### What you will do
Put every line of text in the records below into a JSON list of strings, one string per line, with blank lines left out. Leave the picture markers out of the list.

### Input data
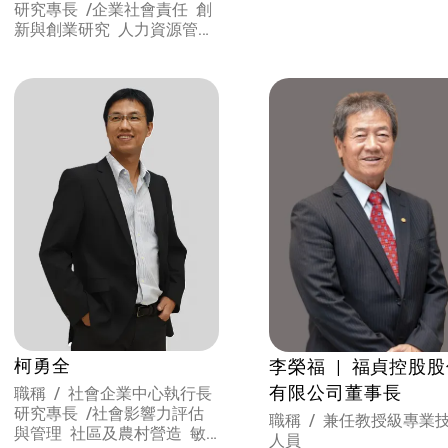
研究專長 /
企業社會責任 創
新與創業研究 人力資源管理
組織績效分析 企業經營診斷
柯勇全
李榮福 | 福貞控股
有限公司董事長
職稱 / 社會企業中心執行長
研究專長 /
社會影響力評估
職稱 / 兼任教授級專業
與管理 社區及農村營造 敏
人員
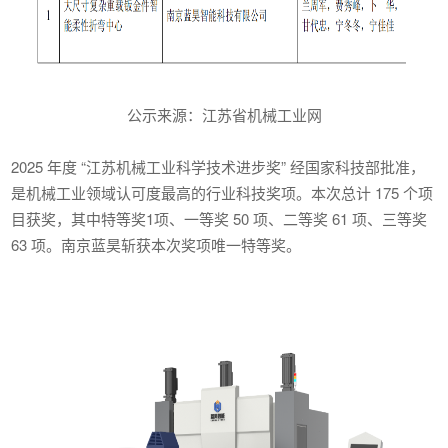
公示来源：江苏省机械工业网
2025 年度 “江苏机械工业科学技术进步奖” 经国家科技部批准，
是机械工业领域认可度最高的行业科技奖项。本次总计 175 个项
目获奖，其中特等奖1项、一等奖 50 项、二等奖 61 项、三等奖
63 项。南京蓝昊斩获本次奖项唯一特等奖。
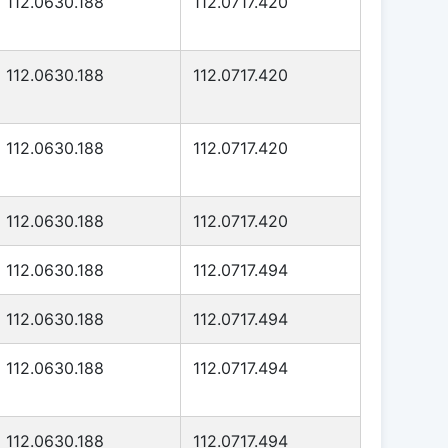
112.0630.188
112.0717.420
112.0630.188
112.0717.420
112.0630.188
112.0717.420
112.0630.188
112.0717.420
112.0630.188
112.0717.494
112.0630.188
112.0717.494
112.0630.188
112.0717.494
112.0630.188
112.0717.494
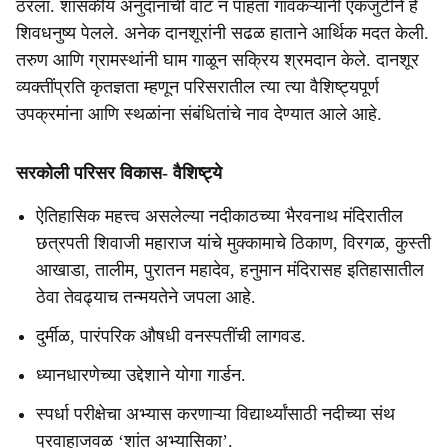
ठरला. शासकीय अनुदानाची वाट न पाहता गावकऱ्यांनी एकजुटीने हे
शिवधनुष्य पेलले. अनेक दानशूरांनी सढळ हाताने आर्थिक मदत केली.
तरुण आणि ग्रामस्थांनी घाम गाळून सक्रिय श्रमदान केले. दानशूर
व्यक्तींप्रति कृतज्ञता म्हणून परिसरातील त्या त्या वैशिष्ट्यपूर्ण
उपक्रमांना आणि स्थळांना संबंधितांचे नाव देण्यात आले आहे.
सरकोली परिसर विकास- वैशिष्ट्ये
ऐतिहासिक महत्त्व असलेल्या नदीकाठच्या भैरवनाथ मंदिरातील
छत्रपती शिवाजी महाराज यांचे मुक्कामाचे ठिकाण, विरगळ, कुस्ती
आखाडा, तालीम, पुरातन महादेव, हनुमान मंदिरासह इतिहासातील
ठेवा तेवढ्याच तन्मयतेने जपला आहे.
दुर्मीळ, पारंपरिक औषधी वनस्पतींची लागवड.
ध्यानधारणेच्या उद्देशाने योगा गार्डन.
स्पर्धा परीक्षेचा अभ्यास करणाऱ्या विद्यार्थ्यांसाठी नदीच्या संथ
प्रवाहाजवळ ‘शांत अभ्यासिका’.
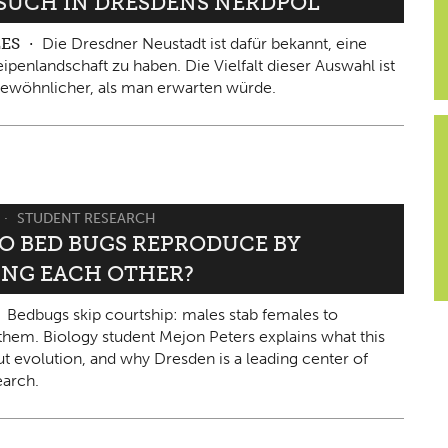
ESUCH IN DRESDENS NERDPOL
LES
Die Dresdner Neustadt ist dafür bekannt, eine
ipenlandschaft zu haben. Die Vielfalt dieser Auswahl ist
ewöhnlicher, als man erwarten würde.
STUDENT RESEARCH
O BED BUGS REPRODUCE BY
ING EACH OTHER?
Bedbugs skip courtship: males stab females to
them. Biology student Mejon Peters explains what this
ut evolution, and why Dresden is a leading center of
arch.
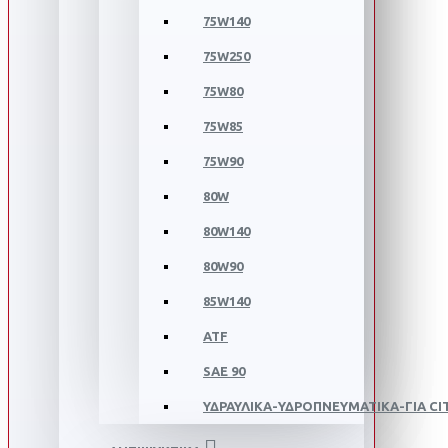
75W140
75W250
75W80
75W85
75W90
80W
80W140
80W90
85W140
ATF
SAE 90
ΥΔΡΑΥΛΙΚΑ-ΥΔΡΟΠΝΕΥΜΑΤΙΚΑ-ΓΙΑ C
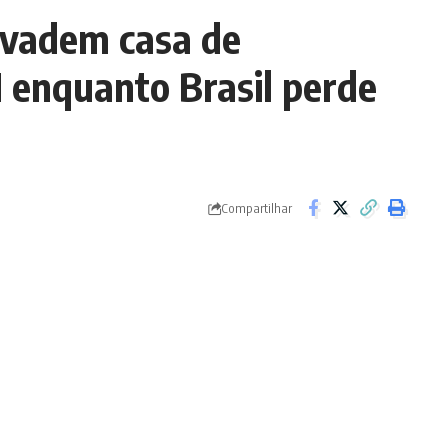
nvadem casa de
enquanto Brasil perde
Compartilhar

### Response below
[
  "研究專長 /",
  "企業社會責任 創",
  "新與創業研究 人力資源管理",
  "組織績效分析 企業經營診斷",
  "柯勇全",
  "李榮福 | 福貞控股",
  "有限公司董事長",
  "職稱 / 社會企業中心執行長",
  "研究專長 /",
  "社會影響力評估",
  "職稱 / 兼任教授級專業",
  "與管理 社區及農村營造 敏",
  "人員",
  "公示来源：江苏省机械工业网",
  "2025 年度 “江苏机械工业科学技术进步奖” 经国家科技部批准，",
  "是机械工业领域认可度最高的行业科技奖项。本次总计 175 个项",
  "目获奖，其中特等奖1项、一等奖 50 项、二等奖 61 项、三等奖",
  "63 项。南京蓝昊斩获本次奖项唯一特等奖。",
  "112.0630.188",
  "112.0717.420",
  "112.0630.188",
  "112.0717.420",
  "112.0630.188",
  "112.0717.420",
  "112.0630.188",
  "112.0717.420",
  "112.0630.188",
  "112.0717.494",
  "112.0630.188",
  "112.0717.494",
  "112.0630.188",
  "112.0717.494",
  "112.0630.188",
  "112.0717.494",
  "ठरला. शासकीय अनुदानाची वाट न पाहता गावकऱ्यांनी एकजुटीने हे",
  "शिवधनुष्य पेलले. अनेक दानशूरांनी सढळ हाताने आर्थिक मदत केली.",
  "तरुण आणि ग्रामस्थांनी घाम गाळून सक्रिय श्रमदान केले. दानशूर",
  "व्यक्तींप्रति कृतज्ञता म्हणून परिसरातील त्या त्या वैशिष्ट्यपूर्ण",
  "उपक्रमांना आणि स्थळांना संबंधितांचे नाव देण्यात आले आहे.",
  "सरकोली परिसर विकास- वैशिष्ट्ये",
  "ऐतिहासिक महत्त्व असलेल्या नदीकाठच्या भैरवनाथ मंदिरातील",
  "छत्रपती शिवाजी महाराज यांचे मुक्कामाचे ठिकाण, विरगळ, कुस्ती",
  "आखाडा, तालीम, पुरातन महादेव, हनुमान मंदिरासह इतिहासातील",
  "ठेवा तेवढ्याच तन्मयतेने जपला आहे.",
  "दुर्मीळ, पारंपरिक औषधी वनस्पतींची लागवड.",
  "ध्यानधारणेच्या उद्देशाने योगा गार्डन.",
  "स्पर्धा परीक्षेचा अभ्यास करणाऱ्या विद्यार्थ्यांसाठी नदीच्या संथ",
  "प्रवाहाजवळ ‘शांत अभ्यासिका’.",
  "ESUCH IN DRESDENS NERDPOL",
  "LES",
  "Die Dresdner Neustadt ist dafür bekannt, eine",
  "ipenlandschaft zu haben. Die Vielfalt dieser Auswahl ist",
  "ewöhnlicher, als man erwarten würde.",
  "STUDENT RESEARCH",
  "O BED BUGS REPRODUCE BY",
  "ING EACH OTHER?",
  "Bedbugs skip courtship: males stab females to",
  "them. Biology student Mejon Peters explains what this",
  "ut evolution, and why Dresden is a leading center of",
  "arch.",
  "75W140",
  "75W250",
  "75W80",
  "75W85",
  "75W90",
  "80W",
  "80W140",
  "80W90",
  "85W140",
  "ATF",
  "SAE 90",
  "ΥΔΡΑΥΛΙΚΑ-ΥΔΡΟΠΝΕΥΜΑΤΙΚΑ-ΓΙΑ C",
  "nvadem casa de",
  "enquanto Brasil perde",
  "Compartilhar"
]